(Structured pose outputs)
* * * * *

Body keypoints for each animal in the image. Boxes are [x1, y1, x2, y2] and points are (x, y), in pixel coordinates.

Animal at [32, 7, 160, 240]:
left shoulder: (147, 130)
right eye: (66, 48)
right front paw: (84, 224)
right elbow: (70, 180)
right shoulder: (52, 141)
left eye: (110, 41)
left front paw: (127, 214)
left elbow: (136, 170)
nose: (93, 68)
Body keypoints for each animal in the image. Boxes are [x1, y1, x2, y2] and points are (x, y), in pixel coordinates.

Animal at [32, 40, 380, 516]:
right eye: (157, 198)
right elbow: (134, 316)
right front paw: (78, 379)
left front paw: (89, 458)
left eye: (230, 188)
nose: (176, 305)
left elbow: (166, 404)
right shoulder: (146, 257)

* * * * *

Retype the entries above exactly as they appear.

**Exercise answer**
Body keypoints for each animal in the image. Boxes are [x1, y1, x2, y2] and points are (x, y), in pixel coordinates.

Animal at [32, 7, 160, 240]:
left shoulder: (147, 130)
right eye: (66, 48)
right front paw: (84, 224)
right elbow: (70, 180)
right shoulder: (52, 141)
left eye: (110, 41)
left front paw: (127, 214)
left elbow: (136, 170)
nose: (93, 68)
Body keypoints for each animal in the image. Boxes are [x1, y1, x2, y2] and points are (x, y), in pixel coordinates.

Animal at [32, 40, 380, 516]:
right eye: (157, 198)
right elbow: (134, 316)
right front paw: (78, 379)
left front paw: (89, 458)
left eye: (230, 188)
nose: (176, 305)
left elbow: (166, 404)
right shoulder: (146, 257)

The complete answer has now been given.